Ryan, I have made some attempt regarding this already, but it is quite complex. I wanted to rebuild single html page when the related xml file has changes to avoid rebuilding all files. This can only work under some assumptions: - one has to uses the xi-include indexes (not he xsl generated ones) - there should be no autogenerated ids Getting the makefiles rules right is tricky too. Before we are going there it would still be good to poke the libxml/libxslt people more and tell them we are not satisfied with the performances. E.g. having a means to cache a parsed style sheet could help us (as we can't keep it loaded like webapps do).
There much more assumptions. If the title, indexable stuff (including Since status, added functions, ...), object hierarchy, ..., changes, it is not sufficient to [re]build a single HTML page.
David, if you change one header, gtkdoc-mkdb would rebuild: - one or more xml/<section>.xml files - eventualy also indexes such as xml/{tree_index,api_index,...}.xml In most cases it would be enough to rebuild the html files. If the hierarchy changes, gtkdoc-mkdb would change the xml files of objects that are affected (new prerequisite iface, new object in hierarchy).
The trouble is that at this moment you can use any inference and content generation mechanisms DocBook offers. This will be lost.
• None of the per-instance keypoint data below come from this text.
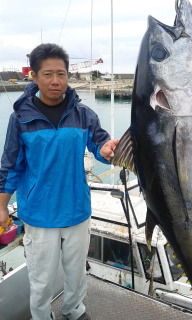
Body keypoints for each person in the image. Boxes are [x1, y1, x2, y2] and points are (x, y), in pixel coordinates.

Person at [0, 43, 118, 320]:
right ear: (35, 76)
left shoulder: (84, 114)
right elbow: (10, 165)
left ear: (68, 76)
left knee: (76, 271)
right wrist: (3, 206)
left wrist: (105, 151)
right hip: (39, 213)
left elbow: (100, 145)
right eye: (48, 74)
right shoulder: (21, 118)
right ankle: (42, 316)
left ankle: (74, 310)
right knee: (41, 279)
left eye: (62, 74)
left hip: (76, 208)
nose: (56, 81)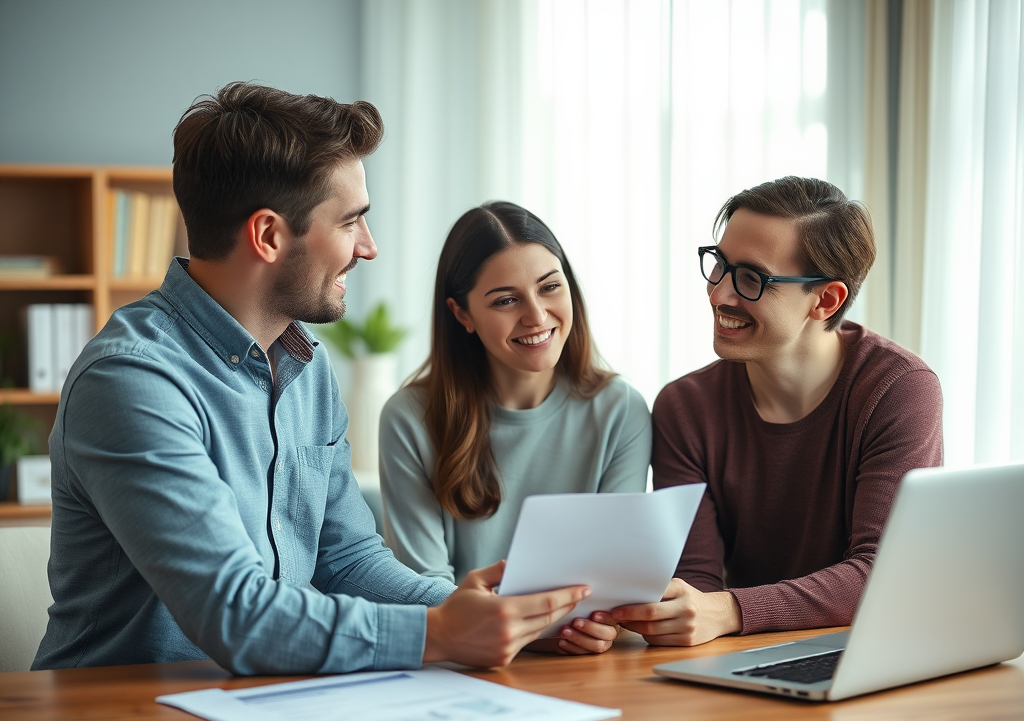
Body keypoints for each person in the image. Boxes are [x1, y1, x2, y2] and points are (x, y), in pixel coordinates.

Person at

The processing is inherently global and I don't think is it reasonable to fight this. Consider also the single-page, PDF, man and other processing options... The questions should be: 1) why can't xsltproc itself make use of multiple threads? 2) why it takes so long -- even compared to typical compilation of other DocBook documents? We cannot do much with 1) but maybe we can do something with 2).
I will resubscribe to xml-devel list and try to get some answers.
I renamed the bug as imho there is nothing wrong with our makefile rules. Also a small status update: libxml/libxslt profiling - some functions show up hight in the profile - no easy candidates for optimizations - I tried addings G_LIKELY/UNLIKELY macros for libxml2, but it speeds up by 1% if at all - there is a *lot* of memcpy and strcmp as expected docbook stylesheet - if would be nice to have a mean to generate a variant of the official stylesheets, with customizations preapplied xslt compilers - I tried some xslt compilers, but did not even succeded to built them, old crufty c++ code :/ multithreading - after chunking the outputs could be generated by multiple worker threads (one shared readonly source document, multiple output files). I've asked on libxslt list - no reply.
Closing this now. if we want faster doc build, we need to speedup xslt proc (e.g. make the chunker multithreaded).